Dataset entries:
Segment Open

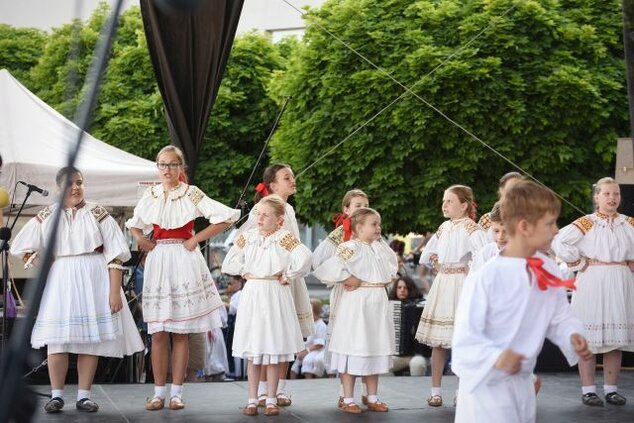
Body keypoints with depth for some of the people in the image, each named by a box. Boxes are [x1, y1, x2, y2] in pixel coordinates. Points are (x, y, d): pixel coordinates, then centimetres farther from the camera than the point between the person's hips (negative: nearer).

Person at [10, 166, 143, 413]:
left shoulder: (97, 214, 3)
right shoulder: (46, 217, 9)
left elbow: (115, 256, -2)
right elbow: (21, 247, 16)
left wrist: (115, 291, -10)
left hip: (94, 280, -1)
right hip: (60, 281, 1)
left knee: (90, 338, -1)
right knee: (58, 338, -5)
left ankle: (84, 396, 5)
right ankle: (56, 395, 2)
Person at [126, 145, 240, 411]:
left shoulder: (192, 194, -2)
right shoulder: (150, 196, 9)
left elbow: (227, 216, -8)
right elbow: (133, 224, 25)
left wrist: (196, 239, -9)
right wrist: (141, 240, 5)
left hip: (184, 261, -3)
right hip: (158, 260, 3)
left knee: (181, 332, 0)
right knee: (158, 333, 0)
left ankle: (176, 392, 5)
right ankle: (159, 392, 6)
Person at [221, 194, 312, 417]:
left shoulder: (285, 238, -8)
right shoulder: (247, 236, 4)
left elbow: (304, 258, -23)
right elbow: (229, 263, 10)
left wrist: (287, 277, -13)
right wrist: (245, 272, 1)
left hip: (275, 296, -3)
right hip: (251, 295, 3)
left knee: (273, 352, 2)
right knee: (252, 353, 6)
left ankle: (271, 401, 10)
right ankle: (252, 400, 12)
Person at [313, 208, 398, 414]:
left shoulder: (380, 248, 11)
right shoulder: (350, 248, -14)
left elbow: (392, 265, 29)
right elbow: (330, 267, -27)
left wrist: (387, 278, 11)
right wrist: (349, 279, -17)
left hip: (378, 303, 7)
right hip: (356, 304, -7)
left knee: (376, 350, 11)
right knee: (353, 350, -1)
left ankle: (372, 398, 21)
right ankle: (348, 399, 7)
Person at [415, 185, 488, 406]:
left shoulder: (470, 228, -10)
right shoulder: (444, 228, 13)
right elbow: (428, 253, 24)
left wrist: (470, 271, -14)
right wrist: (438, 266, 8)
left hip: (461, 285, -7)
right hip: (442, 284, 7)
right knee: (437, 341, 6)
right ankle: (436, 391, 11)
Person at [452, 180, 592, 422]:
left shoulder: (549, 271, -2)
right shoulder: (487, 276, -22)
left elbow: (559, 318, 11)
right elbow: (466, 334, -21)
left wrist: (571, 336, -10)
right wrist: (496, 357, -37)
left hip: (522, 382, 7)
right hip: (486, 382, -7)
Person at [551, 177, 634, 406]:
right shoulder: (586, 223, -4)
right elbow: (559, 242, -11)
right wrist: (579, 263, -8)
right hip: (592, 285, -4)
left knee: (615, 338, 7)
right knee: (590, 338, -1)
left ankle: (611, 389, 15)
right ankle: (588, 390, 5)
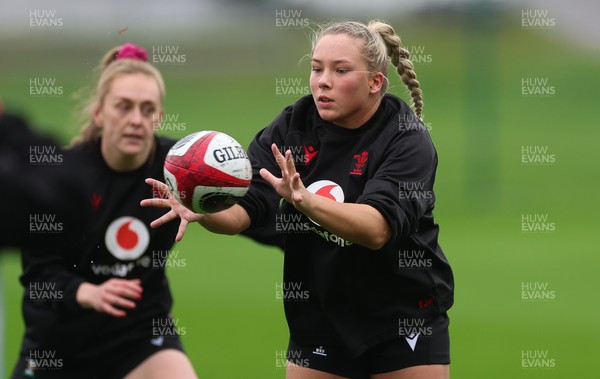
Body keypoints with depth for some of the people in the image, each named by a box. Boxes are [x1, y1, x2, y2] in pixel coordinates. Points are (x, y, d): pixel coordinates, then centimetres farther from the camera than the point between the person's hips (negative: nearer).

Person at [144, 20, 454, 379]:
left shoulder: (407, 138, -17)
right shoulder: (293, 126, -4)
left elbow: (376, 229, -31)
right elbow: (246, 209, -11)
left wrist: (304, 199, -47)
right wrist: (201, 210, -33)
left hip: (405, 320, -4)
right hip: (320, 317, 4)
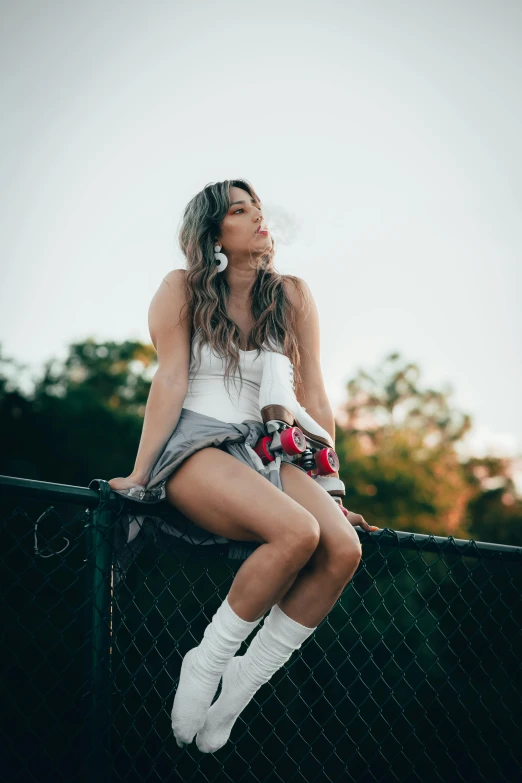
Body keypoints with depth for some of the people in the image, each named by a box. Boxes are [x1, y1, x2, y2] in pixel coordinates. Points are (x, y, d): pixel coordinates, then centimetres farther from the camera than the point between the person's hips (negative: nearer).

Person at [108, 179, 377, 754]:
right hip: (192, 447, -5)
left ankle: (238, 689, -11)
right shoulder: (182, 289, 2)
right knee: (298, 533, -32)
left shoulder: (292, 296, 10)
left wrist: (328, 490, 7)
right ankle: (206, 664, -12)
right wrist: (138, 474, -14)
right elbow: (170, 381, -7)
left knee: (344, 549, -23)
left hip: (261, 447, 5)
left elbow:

Segment Closed

Exercise objective:
None of the pictures should appear; the rest of the entries must be reproduced exactly.

Response area:
Body keypoints with depth for some of the people in the image, each named by a box. Boxes are [x1, y1, x2, y2] in pixel coordinates. Points are (x, y, d): pixel coordinates, then centimetres farther from the camera than the point between the person's hips (negative: nearer).

Person at [10, 166, 143, 413]:
left shoulder: (97, 214, 3)
right shoulder: (46, 217, 9)
left elbow: (115, 256, -2)
right elbow: (21, 247, 16)
left wrist: (115, 291, -10)
left hip: (94, 280, -1)
right hip: (60, 281, 1)
left knee: (90, 338, -1)
right knee: (58, 338, -5)
left ankle: (84, 396, 5)
right ankle: (56, 395, 2)
Person at [126, 145, 240, 411]:
left shoulder: (192, 194, -2)
right shoulder: (150, 196, 9)
left elbow: (227, 216, -8)
right elbow: (133, 224, 25)
left wrist: (196, 239, -9)
right wrist: (141, 240, 5)
left hip: (184, 261, -3)
right hip: (158, 260, 3)
left knee: (181, 332, 0)
right knee: (158, 333, 0)
left ankle: (176, 392, 5)
right ankle: (159, 392, 6)
Person at [221, 194, 312, 417]:
left shoulder: (285, 238, -8)
right shoulder: (247, 236, 4)
left elbow: (304, 258, -23)
right elbow: (229, 263, 10)
left wrist: (287, 277, -13)
right wrist: (245, 272, 1)
left hip: (275, 296, -3)
right hip: (251, 295, 3)
left knee: (273, 352, 2)
right knee: (252, 353, 6)
left ankle: (271, 401, 10)
right ankle: (252, 400, 12)
Person at [313, 208, 398, 414]:
left shoulder: (380, 248, 11)
right shoulder: (350, 248, -14)
left elbow: (392, 265, 29)
right elbow: (330, 267, -27)
left wrist: (387, 278, 11)
right wrist: (349, 279, -17)
left hip: (378, 303, 7)
right hip: (356, 304, -7)
left knee: (376, 350, 11)
right knee: (353, 350, -1)
left ankle: (372, 398, 21)
right ankle: (348, 399, 7)
Person at [415, 185, 488, 406]:
left shoulder: (470, 228, -10)
right shoulder: (444, 228, 13)
right elbow: (428, 253, 24)
left wrist: (470, 271, -14)
right wrist: (438, 266, 8)
left hip: (461, 285, -7)
right hip: (442, 284, 7)
right knee: (437, 341, 6)
right ankle: (436, 391, 11)
Person at [452, 180, 592, 422]:
left shoulder: (549, 271, -2)
right shoulder: (487, 276, -22)
left elbow: (559, 318, 11)
right elbow: (466, 334, -21)
left wrist: (571, 336, -10)
right wrist: (496, 357, -37)
left hip: (522, 382, 7)
right hip: (486, 382, -7)
Person at [551, 177, 634, 406]:
right shoulder: (586, 223, -4)
right elbow: (559, 242, -11)
right wrist: (579, 263, -8)
right hip: (592, 285, -4)
left knee: (615, 338, 7)
right knee: (590, 338, -1)
left ankle: (611, 389, 15)
right ankle: (588, 390, 5)
Body keypoints with depth for some of the people in the image, each named by a box. Boxes are [x1, y1, x2, y2] in pixel coordinates. Points are (x, y, d): pixel coordinates, then centimetres farther from the camera than the point between the person's hips (negative: nearer).

Person at [144, 20, 454, 379]:
left shoulder: (407, 138, -17)
right shoulder: (293, 126, -4)
left elbow: (376, 229, -31)
right elbow: (246, 209, -11)
left wrist: (304, 199, -47)
right wrist: (201, 210, -33)
left hip: (405, 320, -4)
right hip: (320, 317, 4)
Body keypoints with depth for some of the people in the image, each named by a box. Boxes are [x1, y1, x2, y2] in pixel coordinates. Points are (x, y, d): pixel coordinates, then centimetres farther from the camera than the point between the person's hips (negative: nearer).

Person at [108, 179, 377, 754]:
right hip: (192, 447, -5)
left ankle: (238, 689, -11)
right shoulder: (182, 289, 2)
right knee: (298, 533, -32)
left shoulder: (292, 296, 10)
left wrist: (328, 490, 7)
right ankle: (206, 664, -12)
right wrist: (138, 474, -14)
right elbow: (170, 381, -7)
left knee: (344, 549, -23)
left hip: (261, 447, 5)
left elbow:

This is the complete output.